About this exercise: Show all lines containing "down" from the data below.

Records shown:

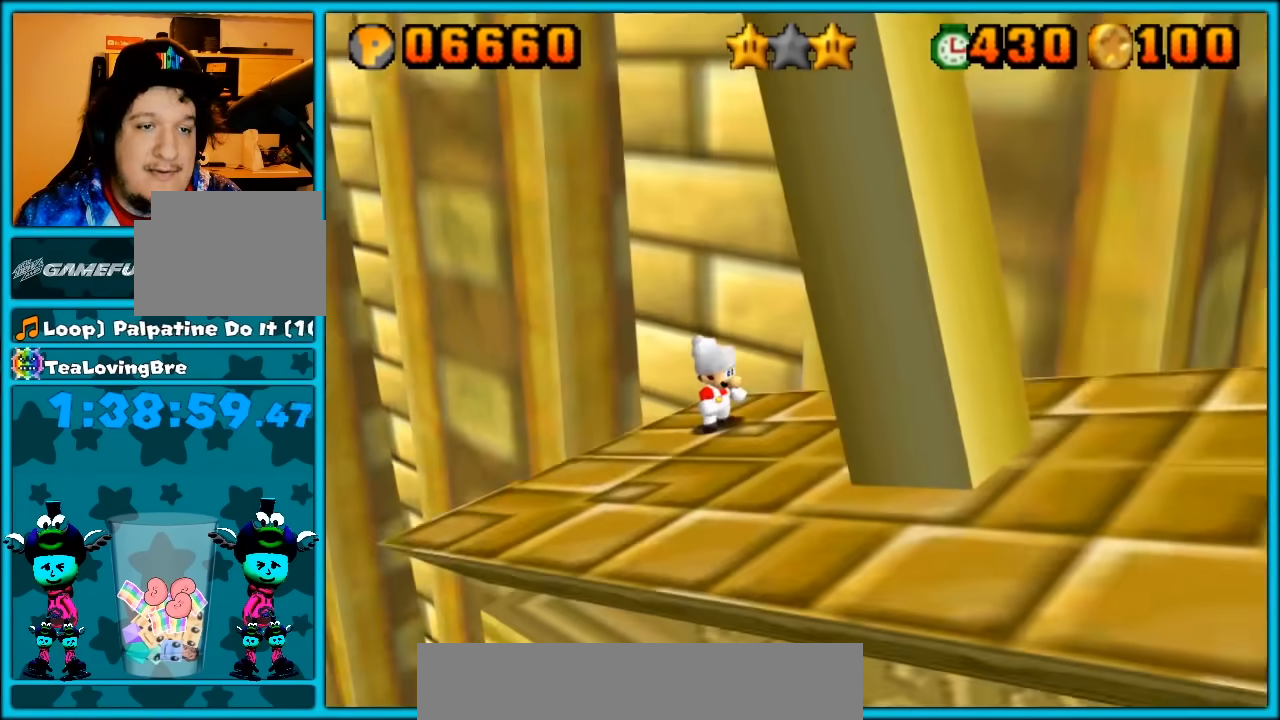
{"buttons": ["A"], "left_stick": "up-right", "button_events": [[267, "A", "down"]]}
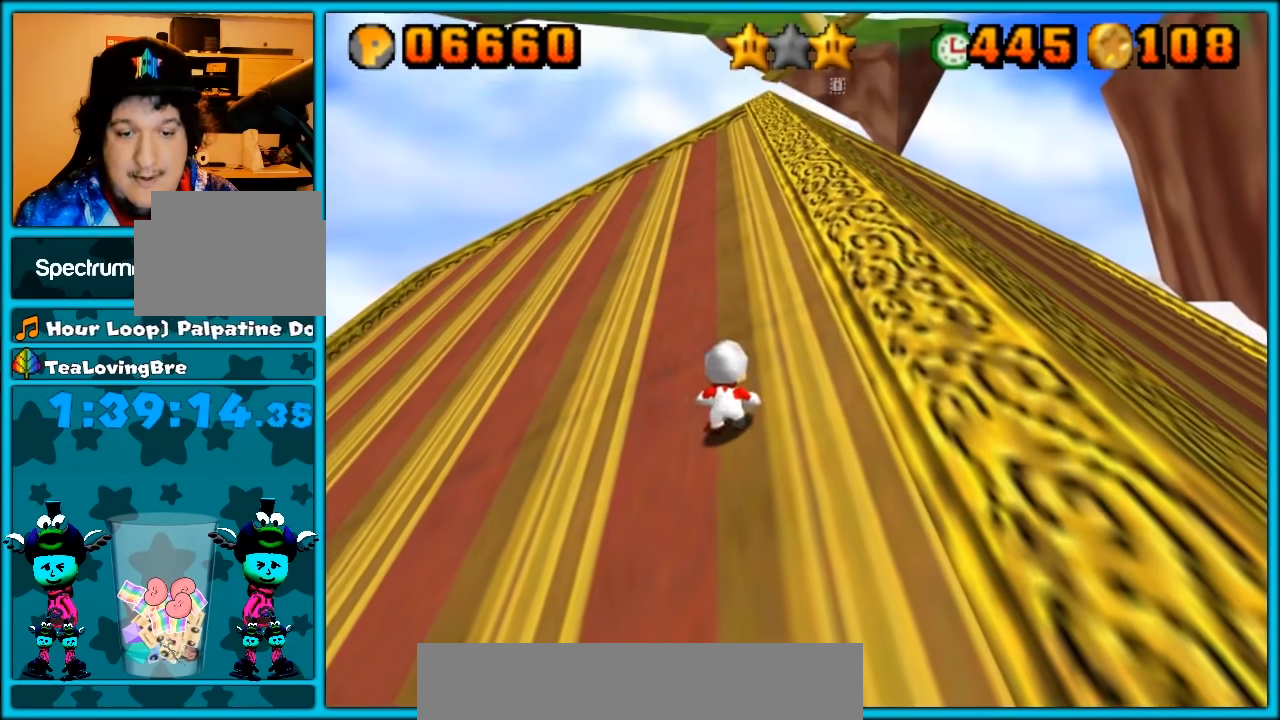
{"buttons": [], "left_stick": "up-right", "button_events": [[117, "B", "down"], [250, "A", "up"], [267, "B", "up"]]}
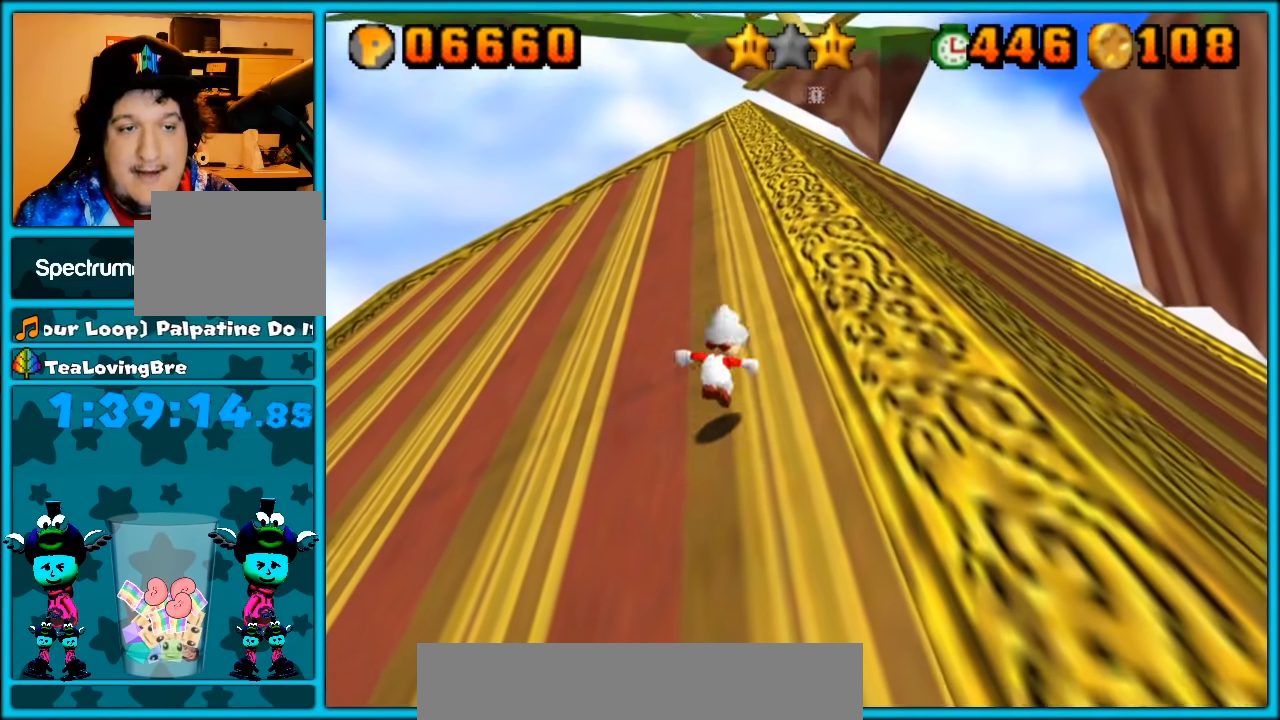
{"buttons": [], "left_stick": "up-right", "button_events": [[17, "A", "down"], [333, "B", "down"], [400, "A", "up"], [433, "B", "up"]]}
==
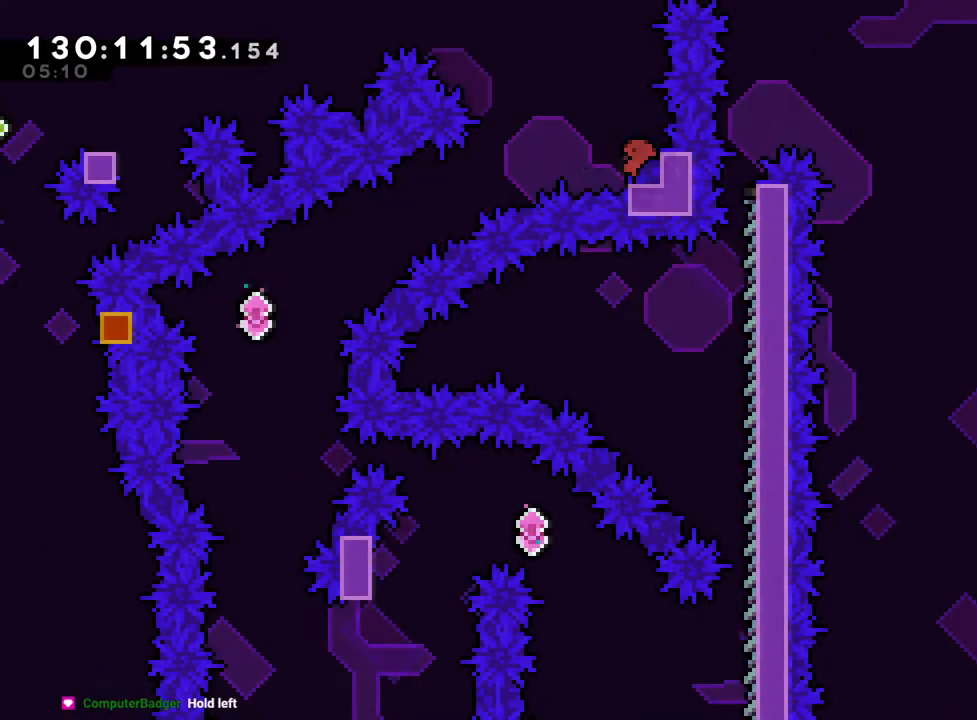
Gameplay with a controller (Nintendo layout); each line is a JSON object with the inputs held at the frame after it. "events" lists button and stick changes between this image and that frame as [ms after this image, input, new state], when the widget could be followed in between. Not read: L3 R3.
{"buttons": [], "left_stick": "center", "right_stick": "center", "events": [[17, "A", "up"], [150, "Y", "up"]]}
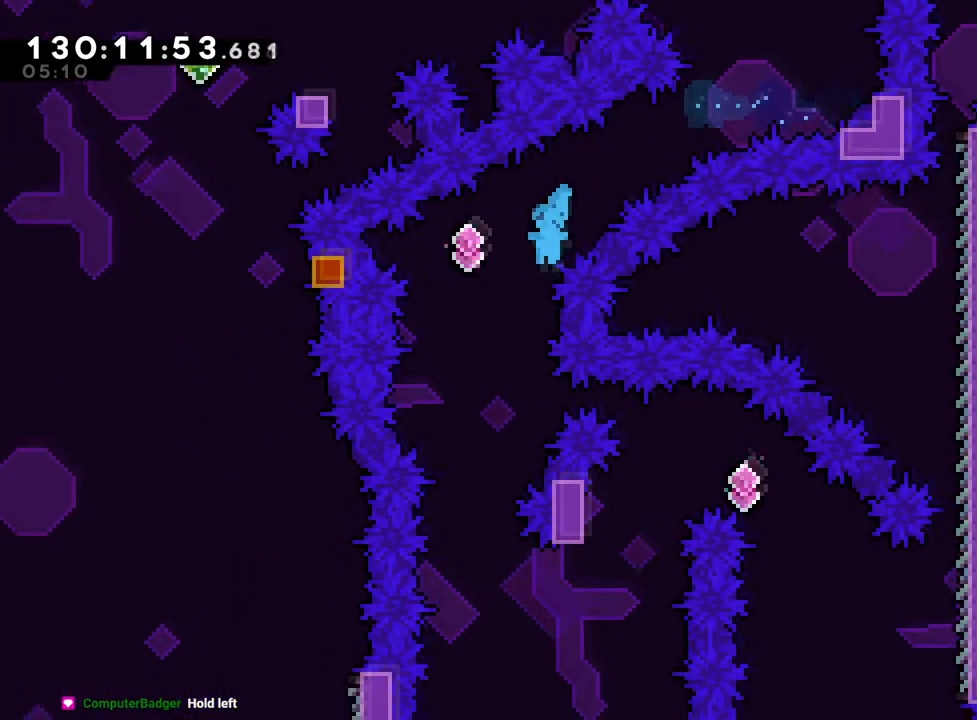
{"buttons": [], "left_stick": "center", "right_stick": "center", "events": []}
---
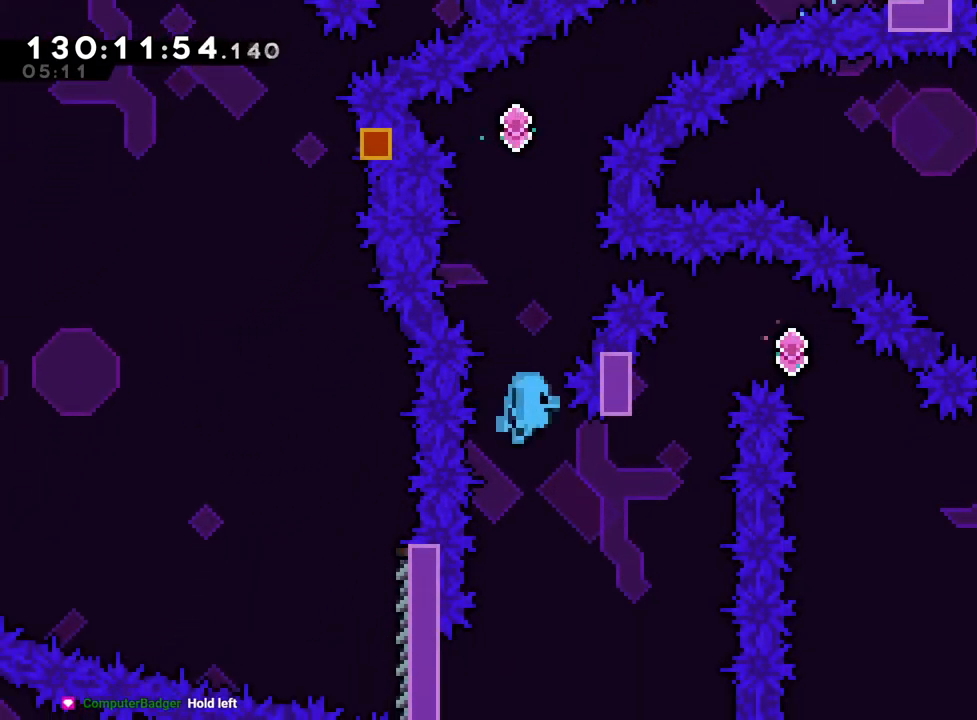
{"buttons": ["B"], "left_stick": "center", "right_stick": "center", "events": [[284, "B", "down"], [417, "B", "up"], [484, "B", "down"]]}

Answer for the task:
{"buttons": ["A"], "left_stick": "up-right", "button_events": [[267, "A", "down"]]}
{"buttons": [], "left_stick": "up-right", "button_events": [[117, "B", "down"], [250, "A", "up"], [267, "B", "up"]]}
{"buttons": [], "left_stick": "up-right", "button_events": [[17, "A", "down"], [333, "B", "down"], [400, "A", "up"], [433, "B", "up"]]}
{"buttons": ["B"], "left_stick": "center", "right_stick": "center", "events": [[284, "B", "down"], [417, "B", "up"], [484, "B", "down"]]}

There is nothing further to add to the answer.